-- Текст для чтения --
━━━━━━━━━━━━━━━━
Читаем Воспоминания (1859-1917) (Том 2) полностью

Но если мы будем спорить об этом сейчас, вместо того чтобы сразу решить вопрос, то Россия окажется в состоянии гражданской войны, и возродится только что разрушенный режим. Этого сделать мы не имеем права". Я говорил с сознанием своей правоты, и аргумент, видимо, подействовал. Но затем я опять сослался на высшего судью. "Как только пройдет опасность и установится прочный мир, мы приступим к подготовке Учредительного Собрания на основе всеобщего, прямого, равного и тайного голосования. Свободно избранное народное представительство решит, кто вернее выразил общее мнение России, мы или наши противники". Признаюсь, в этом заключительном аккорде было немного логики. Но настроение значительной части собрания было, все же, на моей стороне. Меня проводили оглушительными аплодисментами и донесли на руках до министерского помещения.
━━━━━━━━━━━━━━━━
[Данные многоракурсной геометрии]
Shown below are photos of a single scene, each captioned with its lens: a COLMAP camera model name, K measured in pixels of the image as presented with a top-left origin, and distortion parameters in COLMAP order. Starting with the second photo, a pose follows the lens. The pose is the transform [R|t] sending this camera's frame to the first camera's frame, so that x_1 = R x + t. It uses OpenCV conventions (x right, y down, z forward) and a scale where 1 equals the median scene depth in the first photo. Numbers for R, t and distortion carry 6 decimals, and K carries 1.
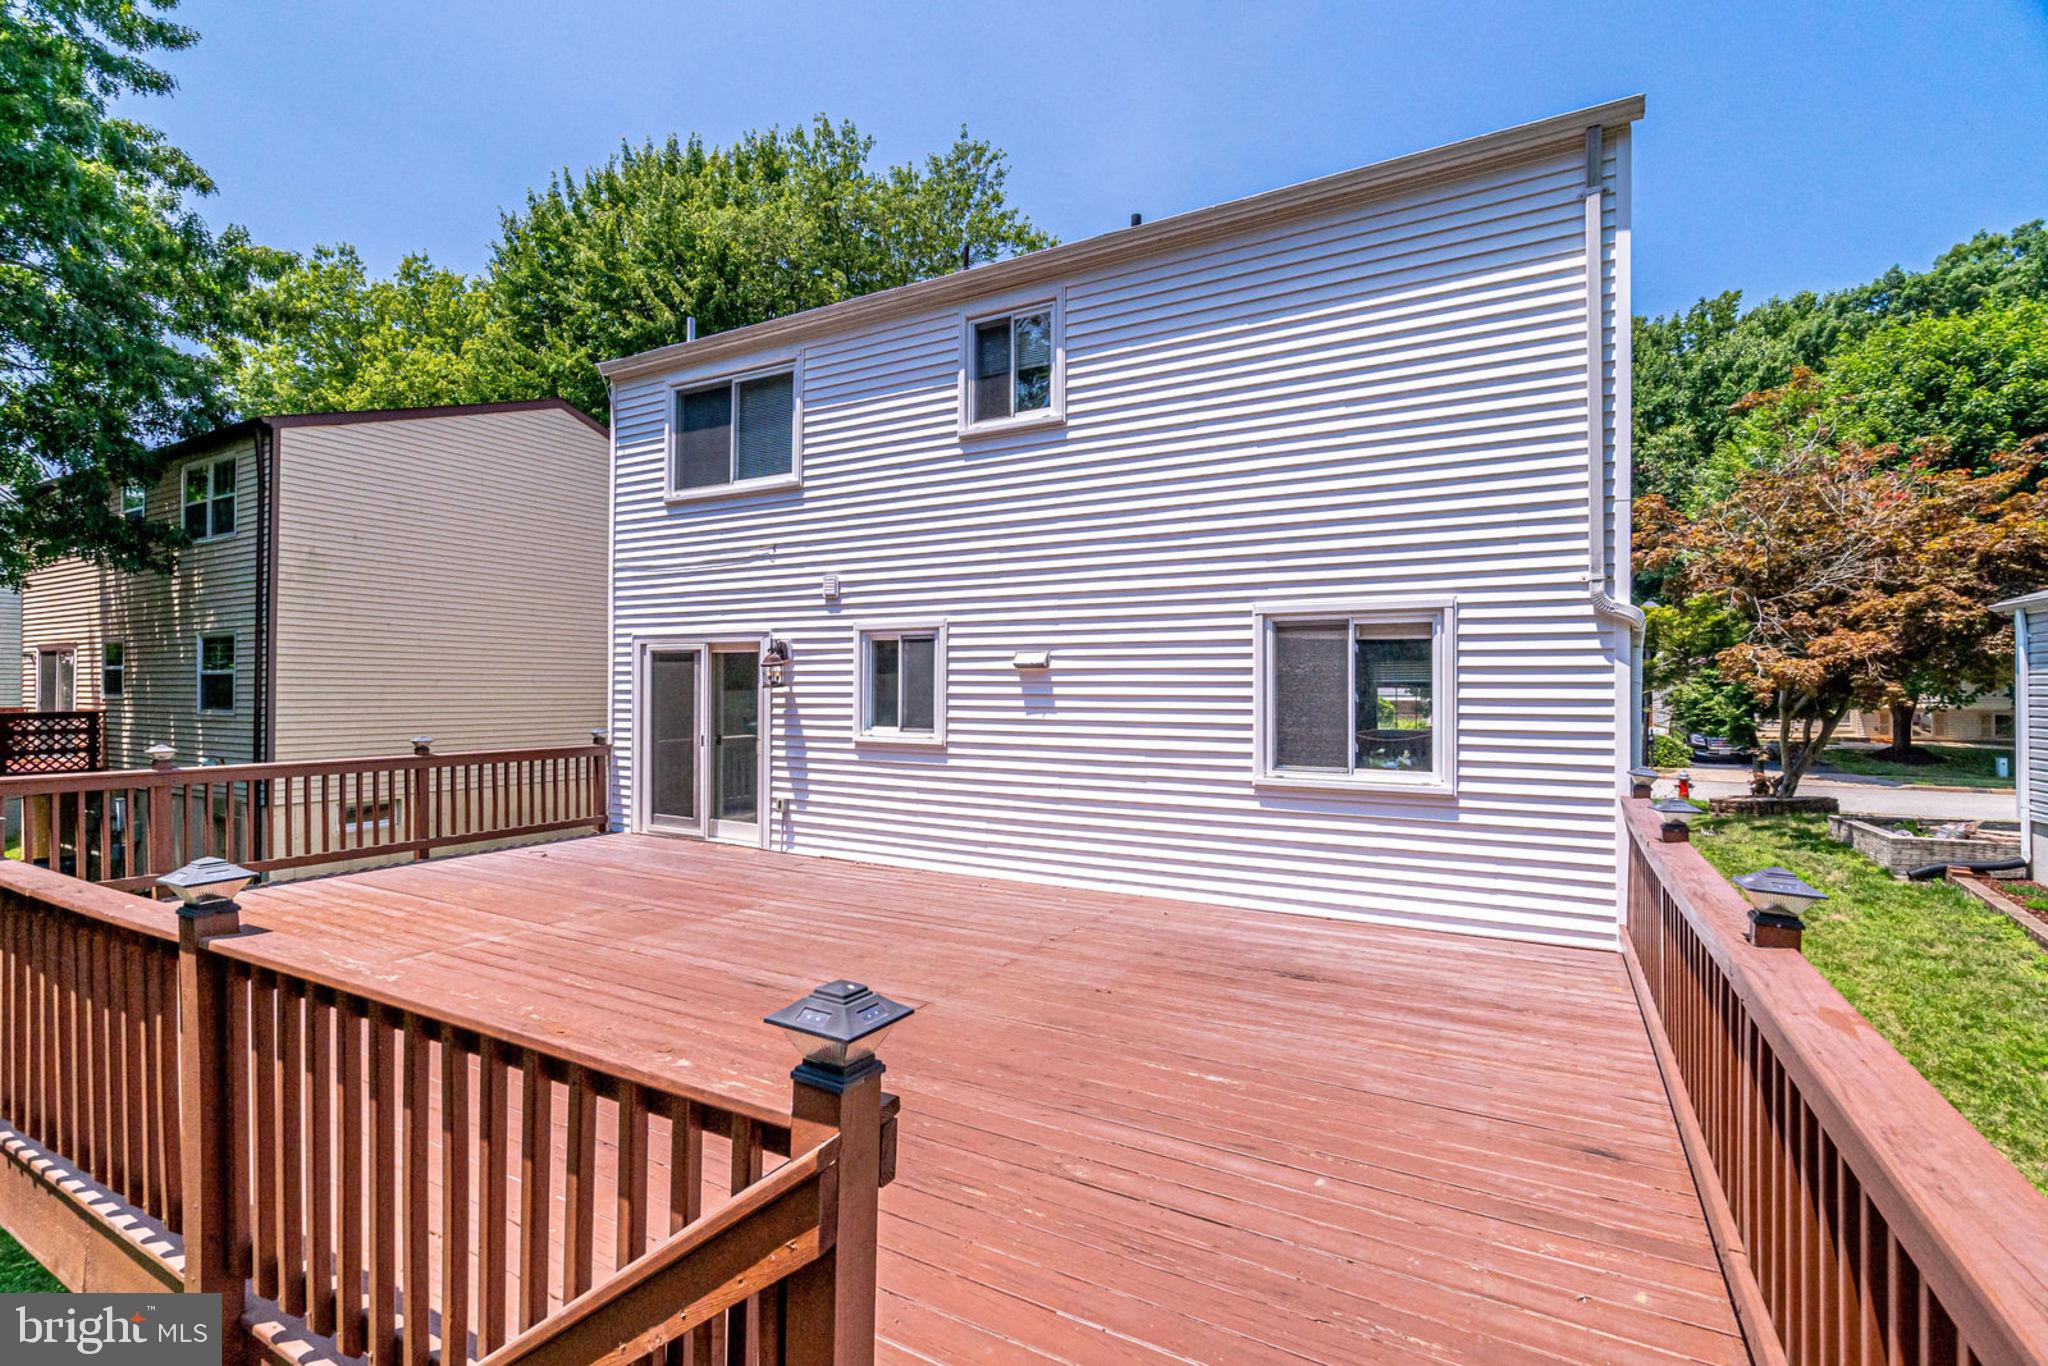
lens RADIAL K [[930.4, 0, 1025.3], [0, 930.4, 695.8], [0, 0, 1]] dist [-0.010051, 0.008088]
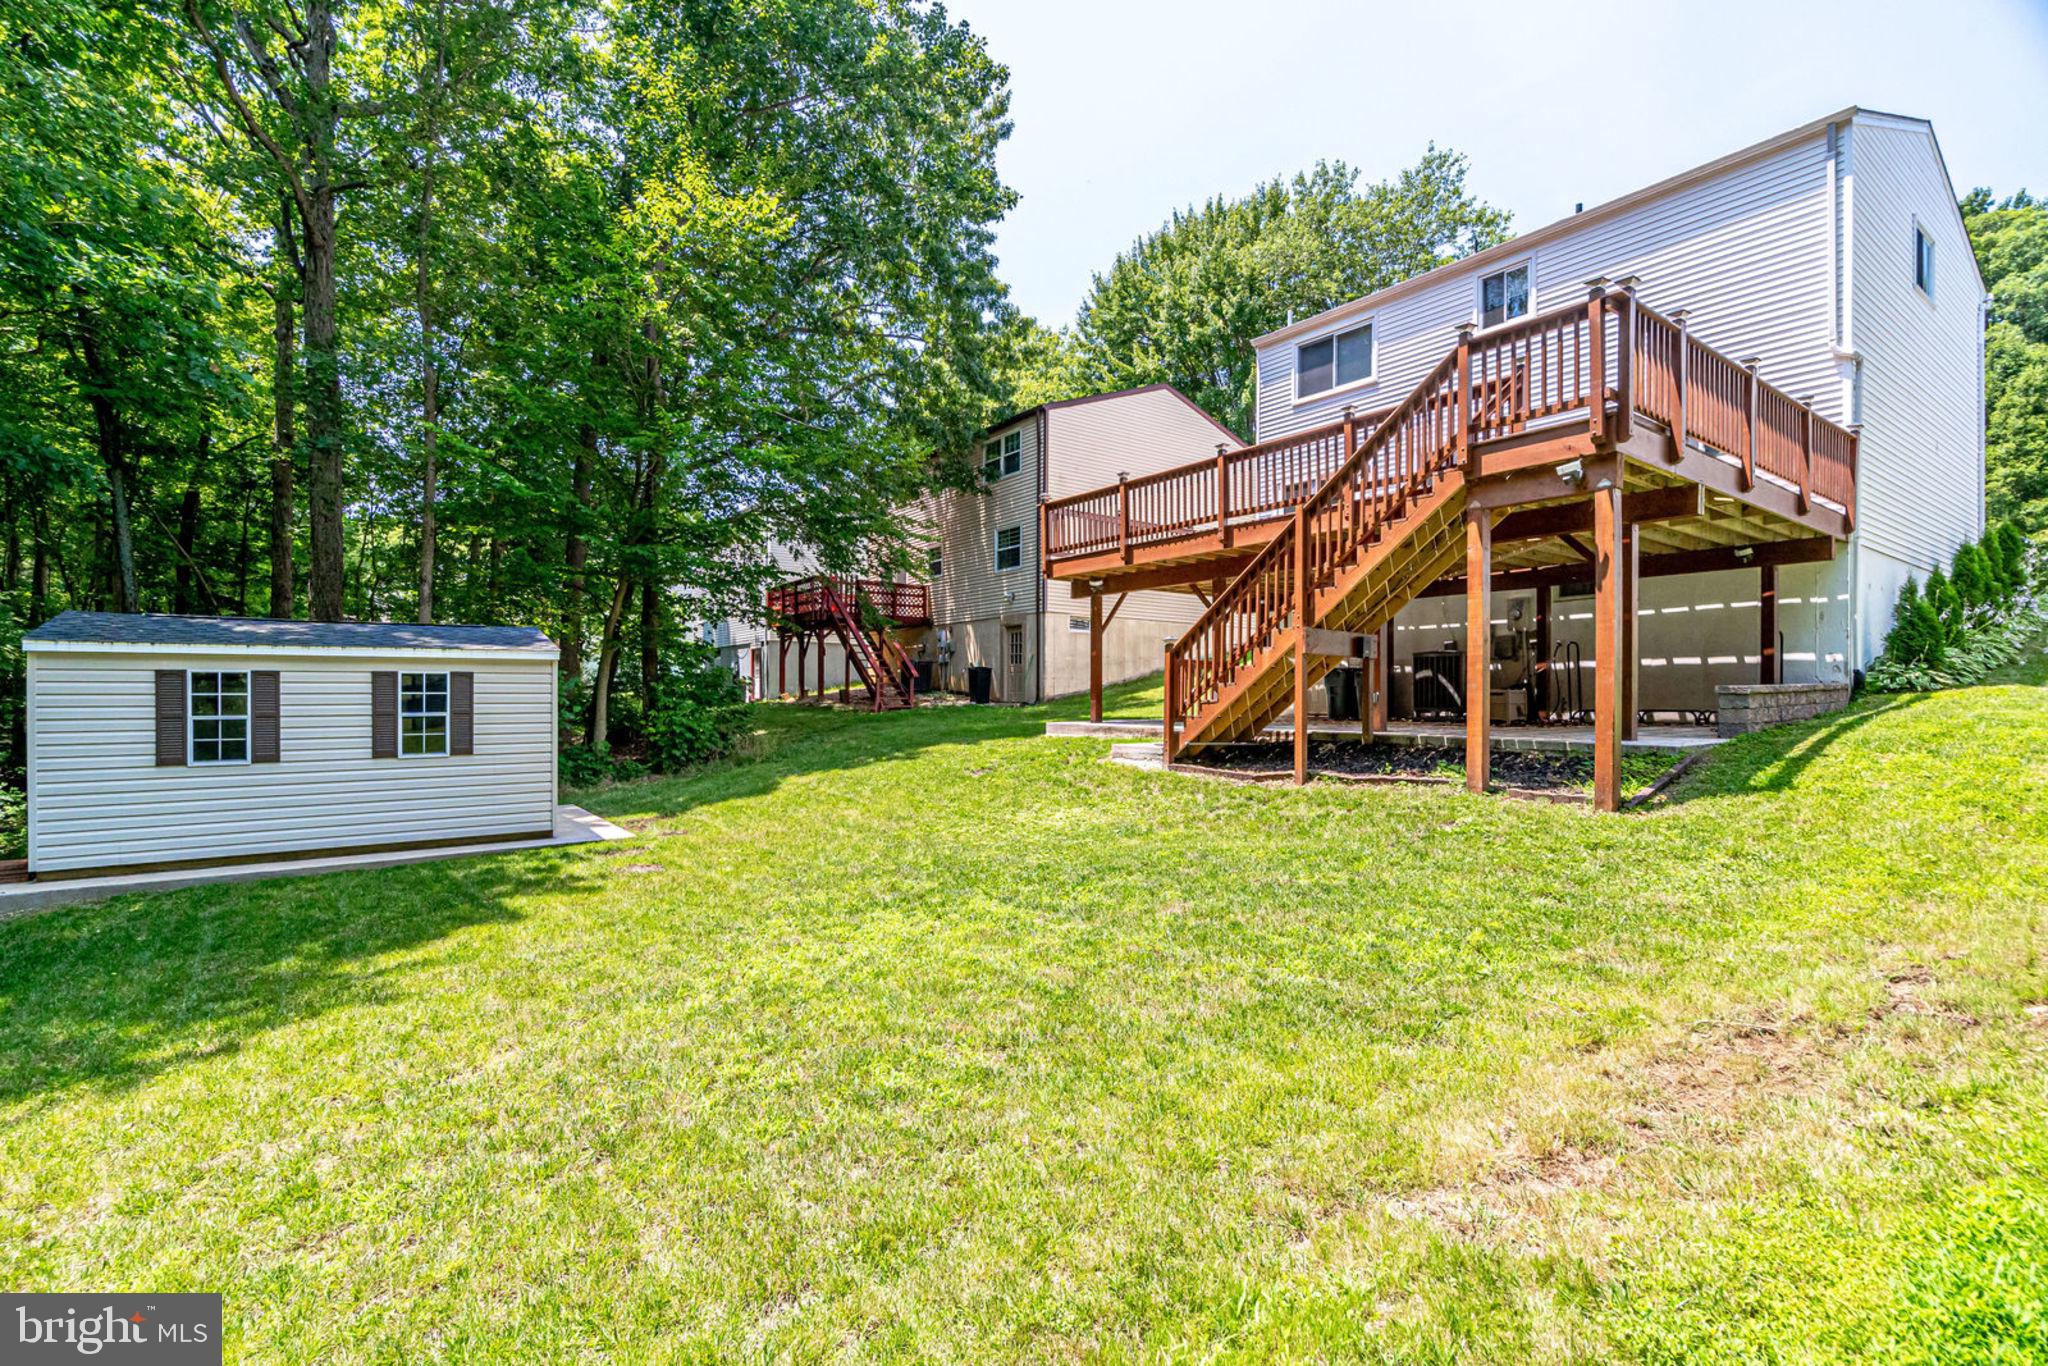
lens RADIAL K [[930.4, 0, 1025.3], [0, 930.4, 695.8], [0, 0, 1]] dist [-0.010051, 0.008088]
pose [[0.909102, 0.001261, -0.416572, -0.068566], [-0.005669, 0.999940, -0.009343, 0.291603], [0.416535, 0.010856, 0.909055, -0.679780]]
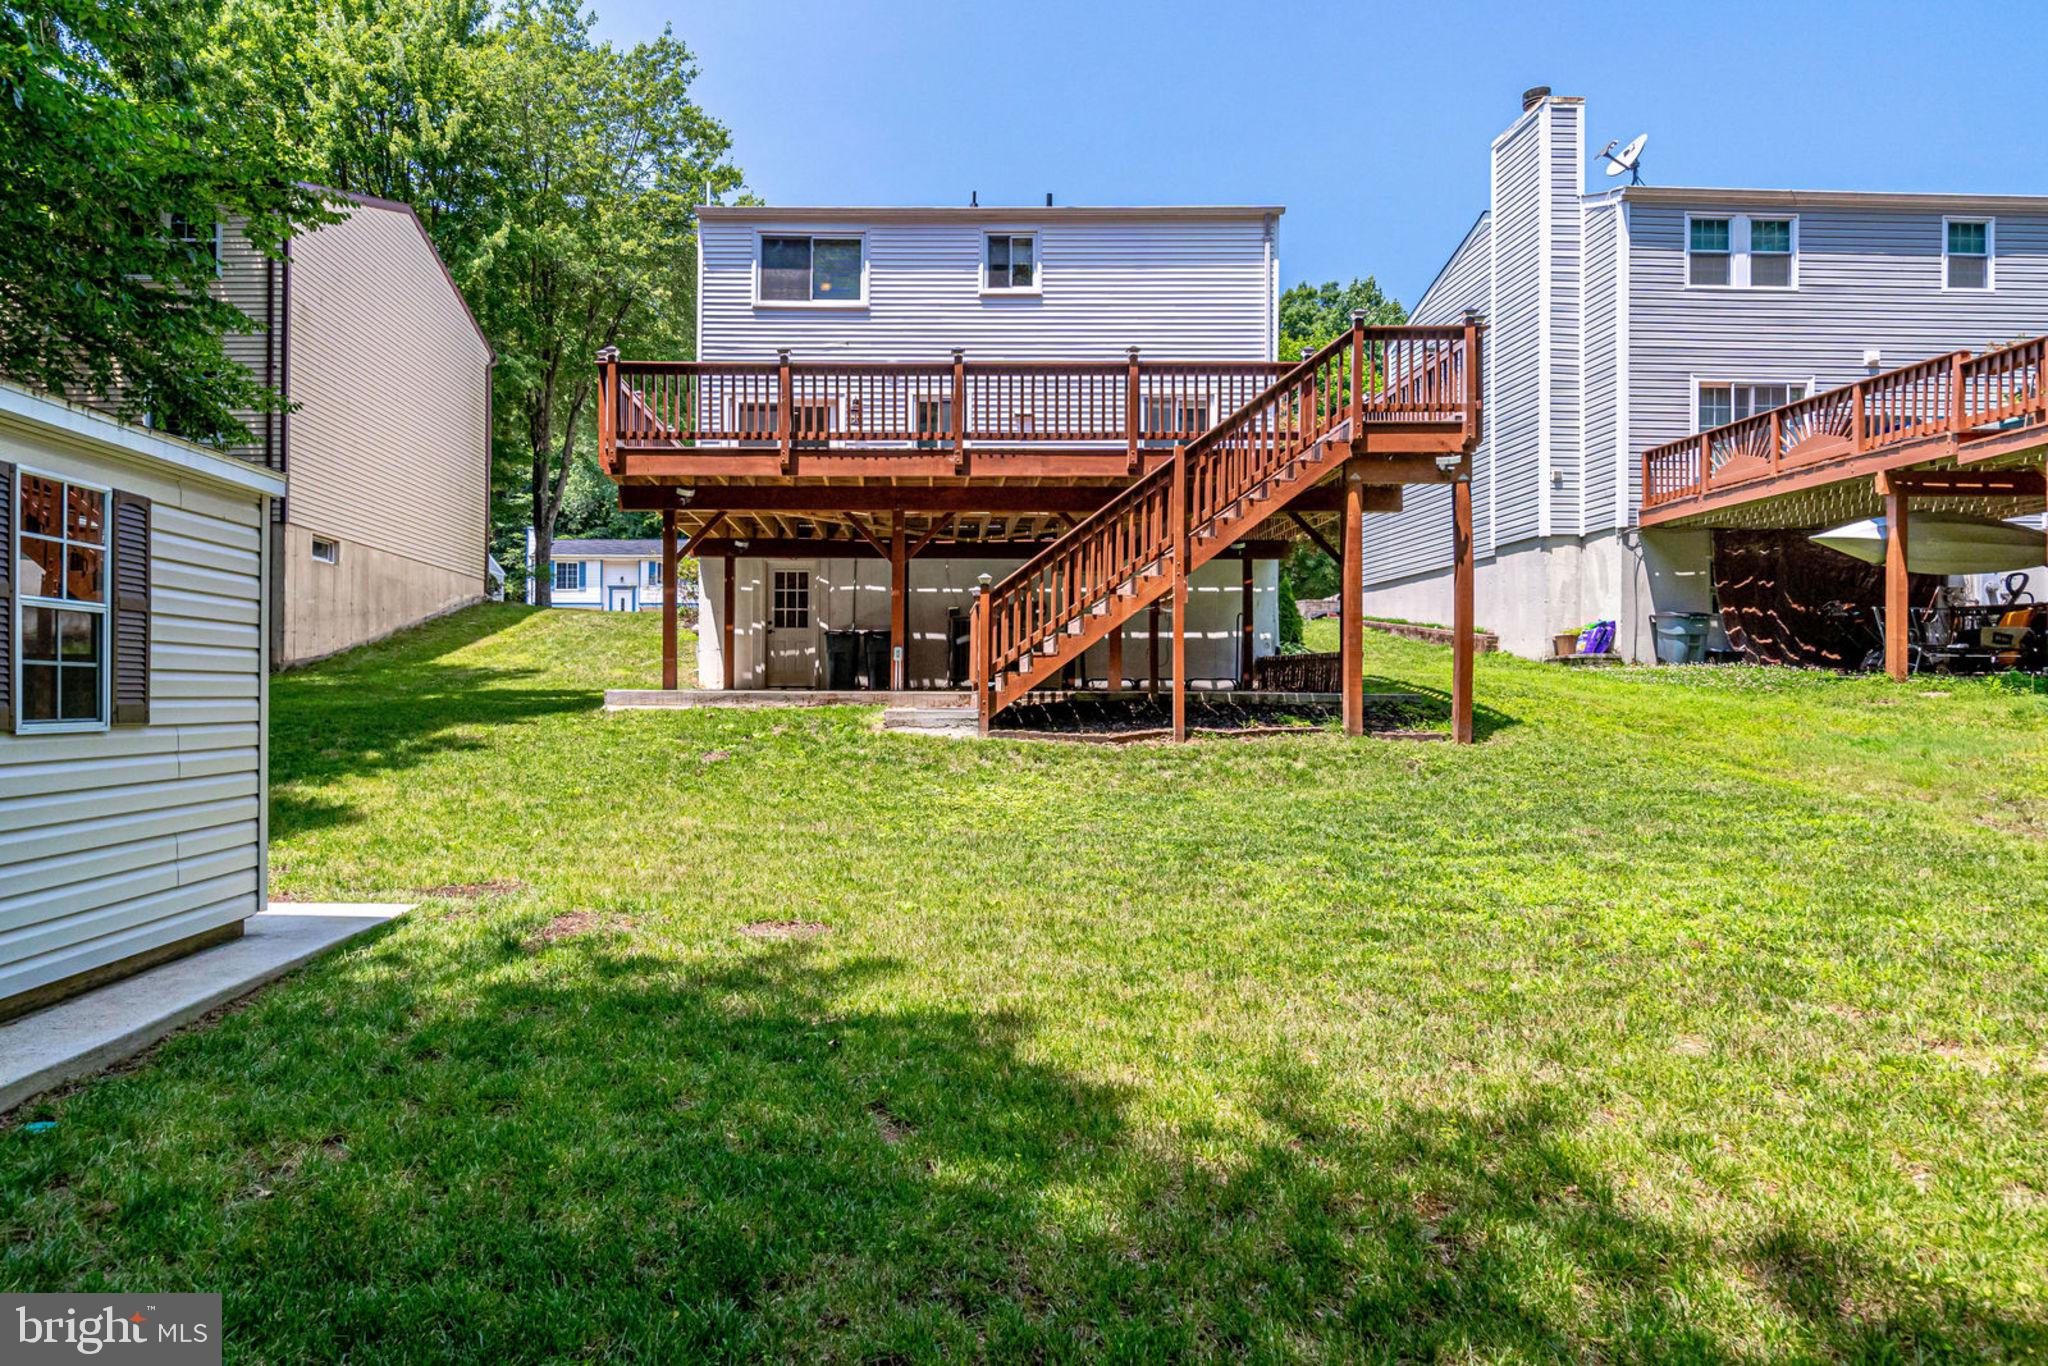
lens RADIAL K [[1127.1, 0, 1024.0], [0, 1127.1, 683.0], [0, 0, 1]] dist [0.012792, 0.000000]
pose [[0.875001, 0.009727, 0.484024, -0.640571], [-0.001085, 0.999835, -0.018131, 0.322495], [-0.484120, 0.015339, 0.874867, -0.605076]]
━━━━━━━━━━━━━━━━
-- Что сделать --
Продолжите отрывок из воспоминаний о речи перед собранием, начав сразу после его последнего предложения.

-- Ответ к заданию --
А к вечеру, в сумерках, в той же зале произошла следующая сцена. Я увидал Родзянко, который рысцой бежал ко мне в сопровождении кучки офицеров, от {313} которых несло запахом вина. Прерывающимся голосом он повторял их слова, что после моих заявлений о династии они не могут вернуться к своим частям. Они требовали, чтобы я отказался от этих слов. Отказаться я, конечно, не мог; но, видя поведение Родзянко, который отлично знал, что я говорил не только от своего имени, но и от имени блока, я согласился заявить, что я высказывал свое личное мнение. Я знал особенность Родзянки - теряться в трудных случаях; но такого проявления трусости я до тех пор не наблюдал. С тем же настроением, в тот же вечер он настаивал, чтобы я как можно скорее заключил наше соглашение (уже испорченное вмешательством Гучкова) с Советом р. и с. депутатов. И на следующее утро он проявил то же свойство в случае, несравненно более значительном...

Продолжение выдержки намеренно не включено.